Chase leaned all the way back in his chair and looked at him like he was a mangy dog. “Pay me? What the hell does that have to do with staying out of lockup and being happy? You just insulted me, Cyrus, but if you want to play around with me like that, I’ll tell you what. If you can have a million dollars on my desk by nine o’ clock tomorrow morning, Wolf will be pushin’ up daisies by sundown.”
Cyrus laughed. Chase had just requested the ridiculous, hoping he’d be left alone. Cyrus sat back in his own chair, tapping his steepled fingers together. Chase must have forgotten his infamous ace in the hole. “You got a real good sense of humor, little brother, but I ain’t laughin’. Now, I told you, I need Wolf gone, so if you want me to play hardball with you, I will.”
They stared at each other for a long time. Chase looked away first and stared out the window that had so recently claimed Corey’s attention.

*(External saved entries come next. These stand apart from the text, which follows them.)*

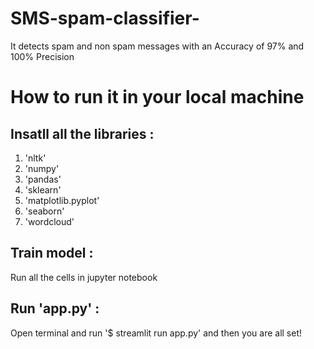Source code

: # SMS-spam-classifier-
It detects spam and non spam messages with an Accuracy of 97% and 100% Precision

# How to run it in your local machine

## Insatll all the libraries :
   1. 'nltk' 
   2. 'numpy'
   3. 'pandas'
   4. 'sklearn'
   5. 'matplotlib.pyplot'
   6. 'seaborn'
   7. 'wordcloud' 
   
## Train model : 
  Run all the cells in jupyter notebook 
  
## Run 'app.py' : 
   Open terminal and run '$ streamlit run app.py' and then you are all set!
   
   
   
   
   
 
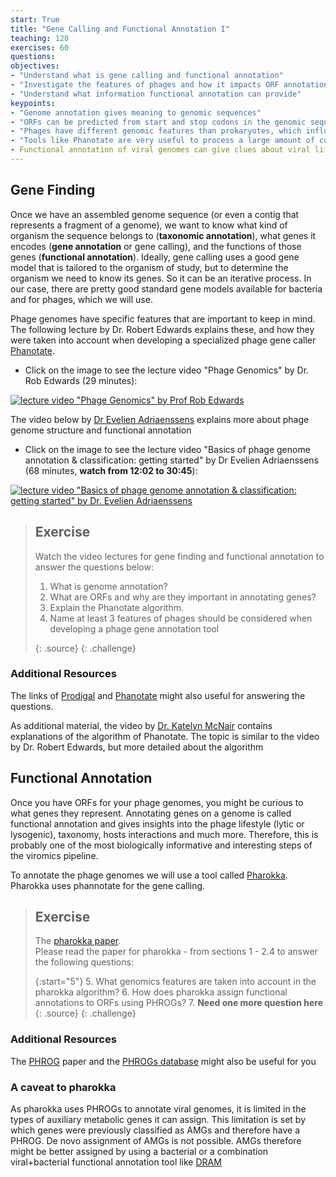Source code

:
 ```yaml
---
start: True
title: "Gene Calling and Functional Annotation I"
teaching: 120
exercises: 60
questions:
objectives:
- "Understand what is gene calling and functional annotation"
- "Investigate the features of phages and how it impacts ORF annotation"
- "Understand what information functional annotation can provide"
keypoints:
- "Genome annotation gives meaning to genomic sequences"
- "ORFs can be predicted from start and stop codons in the genomic sequences"
- "Phages have different genomic features than prokaryotes, which influences the design of algorithms"
- "Tools like Phanotate are very useful to process a large amount of contigs. However, no tool is perfect, so a critical interpretation of the results is important"
- Functional annotation of viral genomes can give clues about viral lifestyle and host interactions
---
```

## Gene Finding

Once we have an assembled genome sequence (or even a contig that represents a fragment of a genome), we want to know  what kind of organism the sequence belongs to (**taxonomic annotation**), what genes it encodes (**gene annotation** or gene calling), and the functions of those genes (**functional annotation**). Ideally, gene calling uses a good gene model that is tailored to the organism of study, but to determine the organism we need to know its genes. So it can be an iterative process. In our case, there are pretty good standard gene models available for bacteria and for phages, which we will use.

Phage genomes have specific features that are important to keep in mind. The following lecture by Dr. Robert Edwards explains these, and how they were taken into account when developing a specialized phage gene caller [Phanotate](https://github.com/deprekate/PHANOTATE). 

- Click on the image to see the lecture video "Phage Genomics" by Dr. Rob Edwards (29 minutes):
  
[![lecture video "Phage Genomics" by Prof Rob Edwards](https://img.youtube.com/vi/ecJ1DqVvuFE/0.jpg)](https://www.youtube.com/watch?v=ecJ1DqVvuFE&pp=ygUJcGhhbm90YXRl)  

The video below by [Dr Evelien Adriaenssens](https://www.youtube.com/watch?v=wO1w1Z1Or1w&pp=ygUJcGhhbm90YXRl) explains more about phage genome structure and functional annotation

- Click on the image to see the lecture video "Basics of phage genome annotation & classification: getting started" by Dr Evelien Adriaenssens (68 minutes, **watch from 12:02 to 30:45**):
  
[![lecture video "Basics of phage genome annotation & classification: getting started" by Dr. Evelien Adriaenssens](https://img.youtube.com/vi/wO1w1Z1Or1w/0.jpg)](https://www.youtube.com/watch?v=wO1w1Z1Or1w)

> ## Exercise
>  
>  Watch the video lectures for gene finding and functional annotation to answer the questions below:  
>  1. What is genome annotation?
> 2. What are ORFs and why are they important in annotating genes?
> 3. Explain the Phanotate algorithm.
> 4. Name at least 3 features of phages should be considered when developing a phage gene annotation tool
>
> {: .source}
{: .challenge}

### Additional Resources

The links of [Prodigal](https://github.com/hyattpd/Prodigal) and [Phanotate](https://academic.oup.com/bioinformatics/article/35/22/4537/5480131) might also useful for answering the questions. 

As additional material, the video by [Dr. Katelyn McNair](https://www.youtube.com/watch?v=gvnPsA1S6GY&pp=ygUJcGhhbm90YXRl) contains explanations of the algorithm of Phanotate. The topic is similar to the video by Dr. Robert Edwards, but more detailed about the algorithm


## Functional Annotation

Once you have ORFs for your phage genomes, you might be curious to what genes they represent. Annotating genes on a genome is called functional annotation and gives insights into the phage lifestyle (lytic or lysogenic), taxonomy, hosts interactions and much more. Therefore, this is probably one of the most biologically informative and interesting steps of the viromics pipeline. 

To annotate the phage genomes we will use a tool called [Pharokka](https://github.com/gbouras13/pharokka/tree/master). Pharokka uses phannotate for the gene calling. 

> ## Exercise
>  The [pharokka paper](https://academic.oup.com/bioinformatics/article/39/1/btac776/6858464?login=true).   
>  Please read the paper for pharokka - from sections 1 - 2.4 to answer the following questions:  
>  
>  {:start="5"}
>  5. What genomics features are taken into account in the pharokka algorithm?
>  6. How does pharokka assign functional annotations to ORFs using PHROGs? 
>  7. **Need one more question here**
> {: .source}
{: .challenge}

### Additional Resources

The [PHROG](https://academic.oup.com/nargab/article/3/3/lqab067/6342220) paper and the [PHROGs database](https://phrogs.lmge.uca.fr/) might also be useful for you

### A caveat to pharokka

As pharokka uses PHROGs to annotate viral genomes, it is limited in the types of auxiliary metabolic genes it can assign. This limitation is set by which genes were previously classified as AMGs and therefore have a PHROG. De novo assignment of AMGs is not possible. AMGs therefore might be better assigned by using a bacterial or a combination viral+bacterial functional annotation tool like [DRAM](https://github.com/WrightonLabCSU/DRAM)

Cyrus watched him in silence, reading his face, trying not to smile. I won! It had been a simple thing to bend Chase to his will, and he didn’t even need to say Corey’s name out loud. Cyrus wanted to lean over the desk and stick his face into Chase’s and scream, “Corey! Corey! Corey! That’s right, motherfucker! I’ll get Corey to do it, and he will if I ask him. You know how Corey hates to disappoint his brothers! He’ll do it, and he’ll fuck it up and go to jail! Even worse, he might get himself killed in the process! You can’t live with Corey’s sentencing or blood on your conscience…SO I WIN! Talk your righteous, better-than-me shit now, nigga! If I ain’t shit, you ain’t shit either! You do what I say, and I say fuck you! Go kill him!” But he didn’t say all of that. Instead, he sat there and stared at Chase, unmoved by the tears that had started to slide down his face.
Cyrus sat, quietly watching his brother’s turmoil. Should I do
it? What if I refuse?
Chase’s internal argument didn’t mean a thing to Cyrus, because he knew he was going to get his way. He hadn’t seen Chase cry in over ten years. Chase was as tough as they came. He had a good idea what these tears were for, but he’d deal with that when the time came. At the moment, he didn’t give a fuck. All he wanted was Wolf gone, and he wanted Chase to do the dirty deed.
Chase sat up in his seat and wiped his eyes with the hem of his Ed Hardy T-shirt. His face was a weird mix of emotions: anger and resentment, sorrow and hurt, and acceptance and resignation. He turned his head and looked at Cyrus; his eyes were like ice. “How soon do you need it done?” he asked, standing.
Cyrus also took to his feet, as he really didn’t want Chase standing over him at that point in the conversation. “End of next week at the very latest—but the sooner, the better.”
Chase looked at him with his icy eyes and nodded. “All right, Cyrus. I need to let you know a few things right now, if that’s all right with you. I mean, these things might not mean shit to you, but they mean something to me…and they carry weight. You ready?”
Cyrus shrugged. He wasn’t in the mood to hear a lecture, and he wanted to get out of there and tell Khalid the good news that they’d gotten their way, but if Chase felt like he needed to get up on his creaky-ass, crime-laden soapbox and preach one of his hypocritical sermons, then he had a moment to pretend he was listening. Cyrus smiled and said, “Go ahead, Smoke. I’m listening.”